From: lakshmi @ 2026-04-13 06:57 UTC (permalink / raw)
  To: Blessy Thomas <[email protected]>; +Cc: [email protected]

Hello all,

I hope this mail finds you well.

I would like to inform you that as my friend has moved forward with another
offer I will be taking over her work related to the
multilingual_fuzzy_match extension going forward. My name is Lakshmi, and I
will be handling this work from now on. Please feel free to reach out to me
for any queries, discussions or updates.

Looking forward to working with you all.

Thank you.

Regards,
Lakshmi

On Mon, Apr 13, 2026 at 11:22 AM Blessy Thomas <[email protected]>
wrote:

>
>
> ---------- Forwarded message ---------
> From: Blessy Thomas <[email protected]>
> Date: Mon, 2 Mar 2026 at 12:55
> Subject: Extension - multilingual_fuzzy_match : Multilingual phonetic
> matching extension for PostgreSQL
>
>
> Hello PostgreSQL Community,
>
> I would like to introduce a PostgreSQL extension called
> multilingual_fuzzy_match. This extension enables multilingual name
> normalization, transliteration, and fuzzy phonetic matching directly inside
> PostgreSQL at query time.

**TASK 1**. Please print from the email thread the part that opens with the words containing "I hope this" and closes with "with you all.".
**TASK 2**.
Answer these questions using the email thread.
(a) Which extension's work is Lakshmi taking over?
(b) What date and time are given for the forwarded message?
(c) What three things does the extension enable inside PostgreSQL?
The material after this point is separate from the email thread.

**GIVEN DATA**.
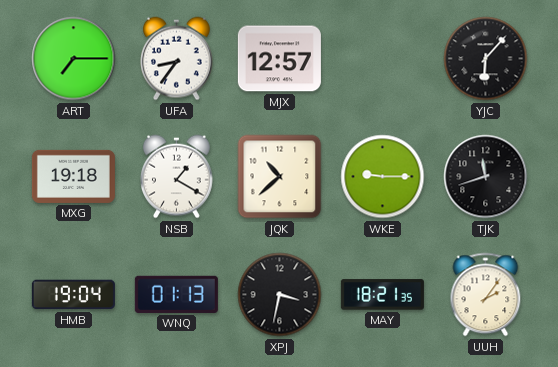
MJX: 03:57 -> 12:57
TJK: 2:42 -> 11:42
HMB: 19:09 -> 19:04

**WRITTEN ANSWER 1**.
I hope this mail finds you well.

I would like to inform you that as my friend has moved forward with another
offer I will be taking over her work related to the
multilingual_fuzzy_match extension going forward. My name is Lakshmi, and I
will be handling this work from now on. Please feel free to reach out to me
for any queries, discussions or updates.

Looking forward to working with you all.

**WRITTEN ANSWER 2**.
(a) The multilingual_fuzzy_match extension.
(b) Mon, 2 Mar 2026 at 12:55.
(c) Multilingual name normalization, transliteration, and fuzzy phonetic matching.